¹⁸F-FDG-PET/CT. All patients were scanned using a FDG-PET/CT (DiscoveryLS:GE; Fairfield, CT, USA). The intervals between the 18F-FDG-PET/CT examination and the start of HDRA assay was 16.1±12.0 days and the interval between the ¹⁸F-FDG-PET/CT examination and the start of therapy was 17.0±11.5 days. Patients underwent intravenous injection of ¹⁸F-FDG (186-315 MBq) after fasting for at least 6 h according to procedures published previously (13).Two experienced radiologists viewed all images on a Xeleris (GE) and the SUV was calculated by the following formula: SUV=Tissue concentration (Bq/g)/{Injection dose (Bq)/body weight (g)}

The SUV_max of the primary tumor was obtained from a region of interest, which was designed as a site of abnormal accumulation on the coronal image.

Statistical analysis. The statistical analysis was carried out using the JMP software package (version 9; SAS; Cary, NC, USA). The relationship between SUVmax and I.I.cisplatin was analyzed by a simple regression analysis. Relationships between two parameters (SUVmax and I.I.cisplatin) and clinical parameters (clinical T and N classifications, clinical stage, age, sex, tumor site, treatment group, with/without cisplatin-based chemotherapy and histologic type) were analyzed using the Spearman's rank correlation and Mann-Whitney U-test. The definition of OS time was the period from pretreatment 18F-FDG-PET/CT to death or date of last contact. Applying the method described in our and others studies, the Kaplan-Meier technique was used to estimate OS rate.Various cutoff values of both SUV_max and I.I.cisplatin were tested using the log-rank test in a univariate OS analysis (3-5). The patients were divided into two groups based on the SUV_max (SUV_max ≥10.5; SUV_max <10.5) and the I.I.cisplatin (I.I.cisplatin≥50; I.I.cisplatin<50) in the univariate OS analysis as a SUV_max of 10.5 and an I.I.cisplatin 50 were found to significantly differentiate the shorter survival group from the longer survival group.
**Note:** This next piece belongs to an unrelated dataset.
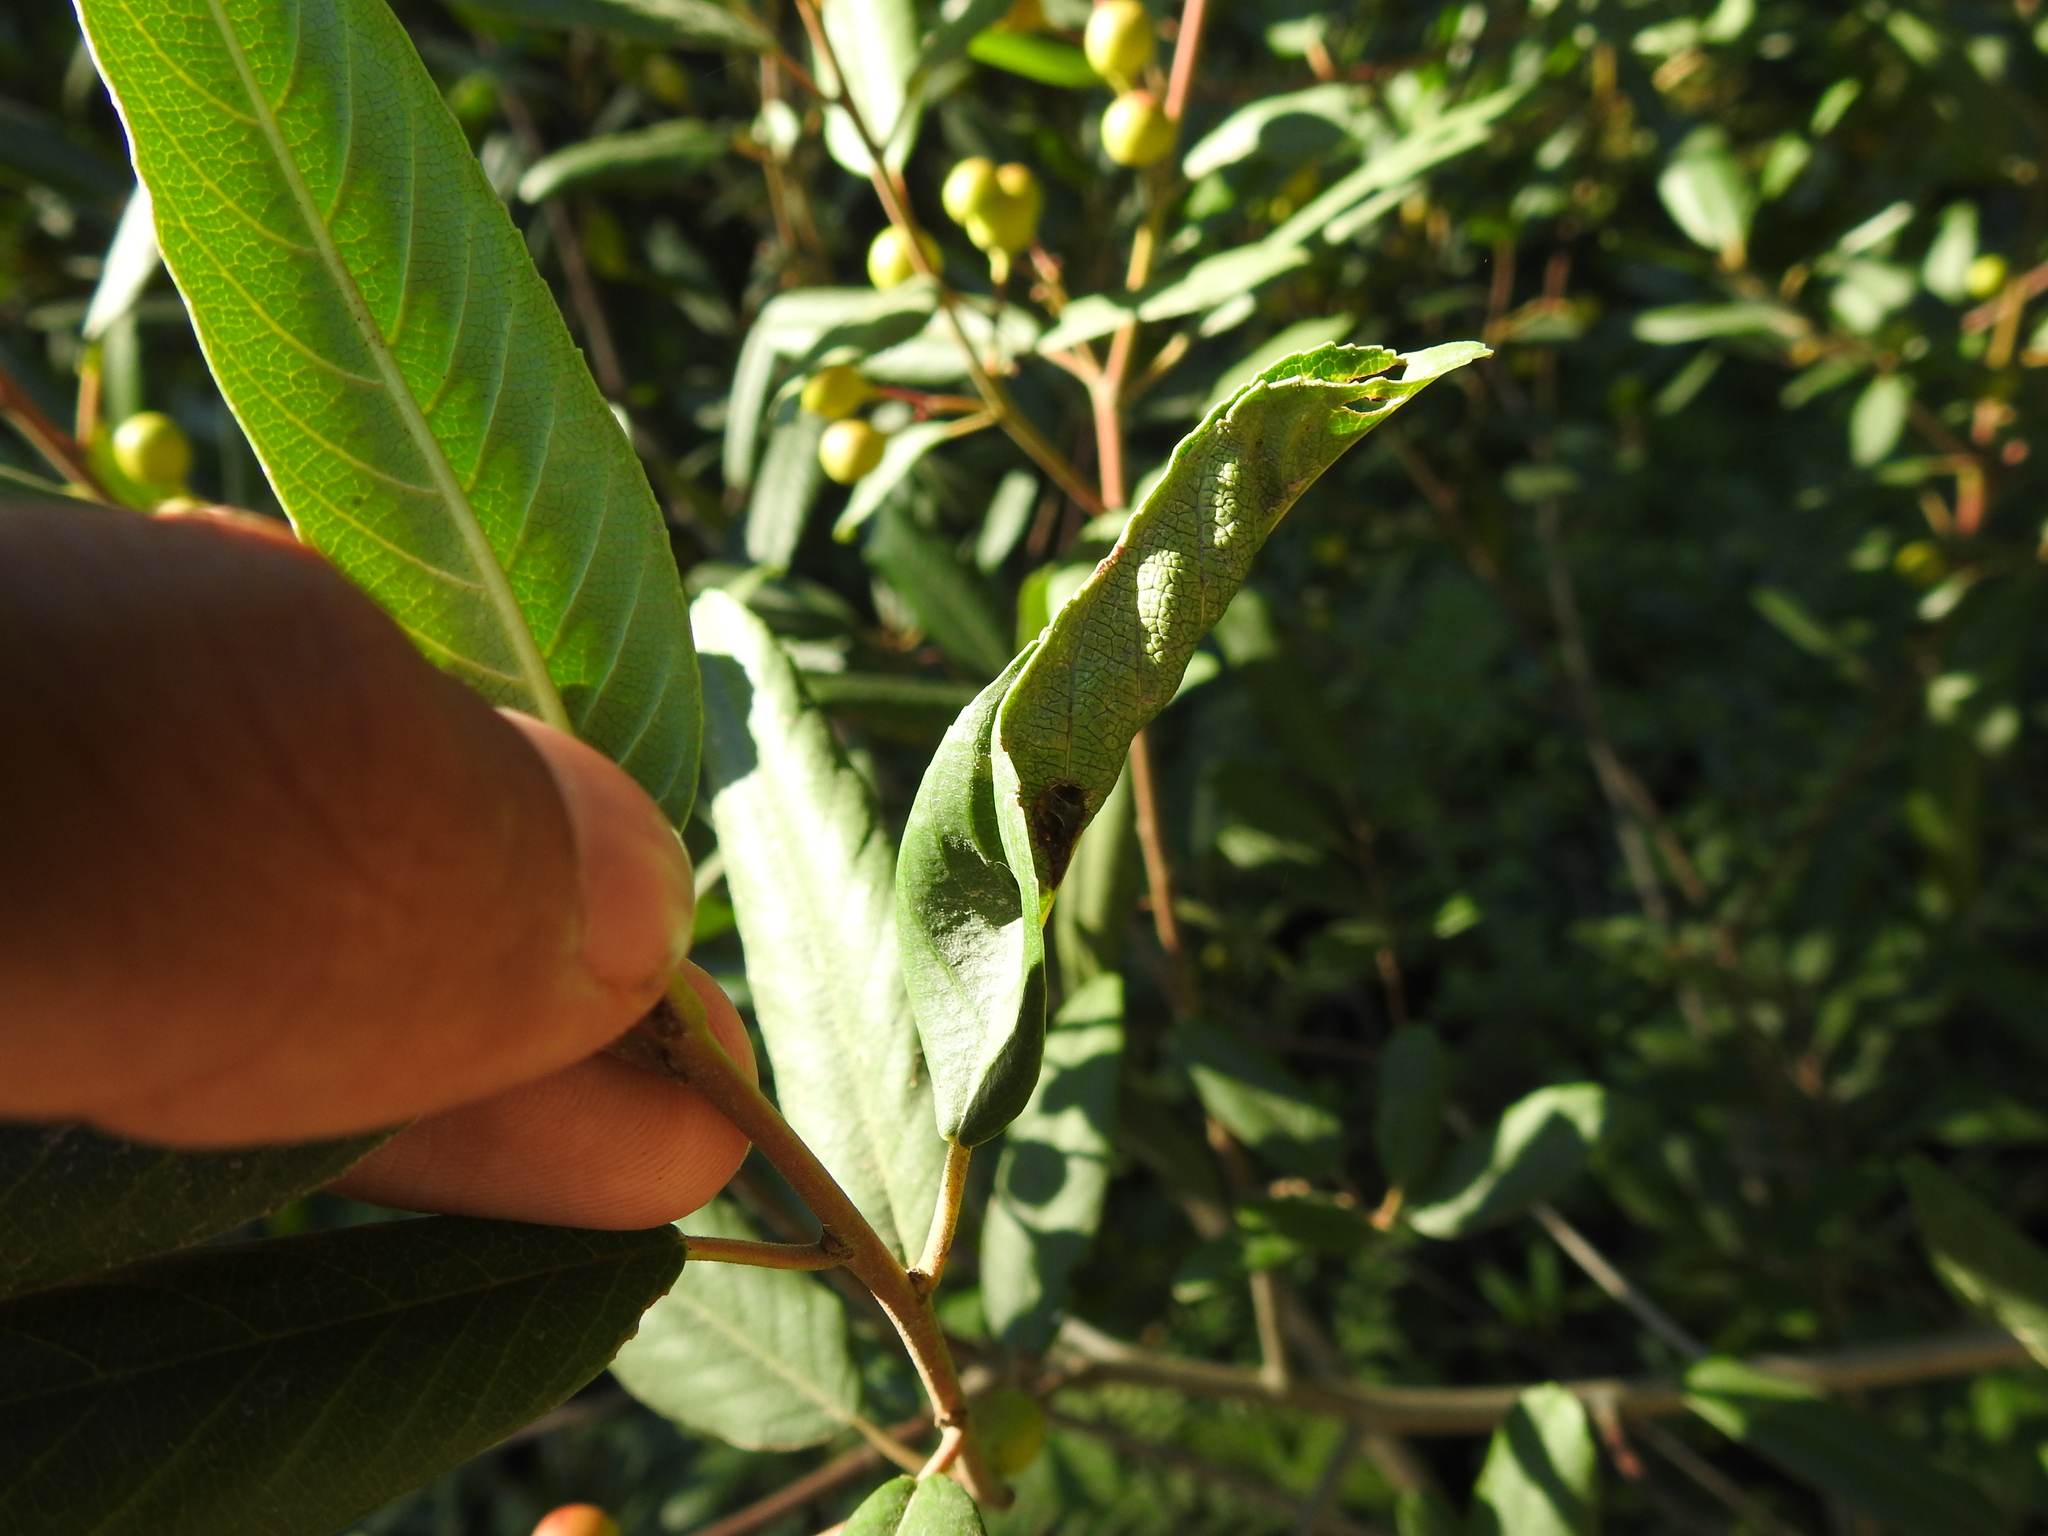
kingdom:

The correlation between the two groups (SUV_max ≥10.5; SUV_max <10.5 or I.I.cisplatin ≥50; I.I.cisplatin< 50) on clinical parameters was compared by the chi-square test. The Mann-Whitney's test was used to estimate relationships between the two groups from SUV_max 10.5 (SUV_max ≥10.5; SUV_max < 10.5) on I.I.cisplatin and between the two groups from I.I.cisplatin 50 (I.I.cisplatin≥50; I.I.cisplatin<50) on SUV_max. In the multivariate survival analysis, we used a Cox proportional hazards model. Further study of the multivariate analysis led to adjustments for the two groups from SUV_max 10.5 (SUV_max ≥10.5; SUV_max <10.5) and the two groups from I.I.cisplatin 50 (I.I.cisplatin≥50; I.I.cisplatin<50). In 19 patients with SUV_max ≥10.5, two groups (radical treatment with cisplatin-based chemotherapy; without cisplatin-based chemotherapy) were compared by the log-rank test. A p-value of less than 0.05 was considered to be statistically significant.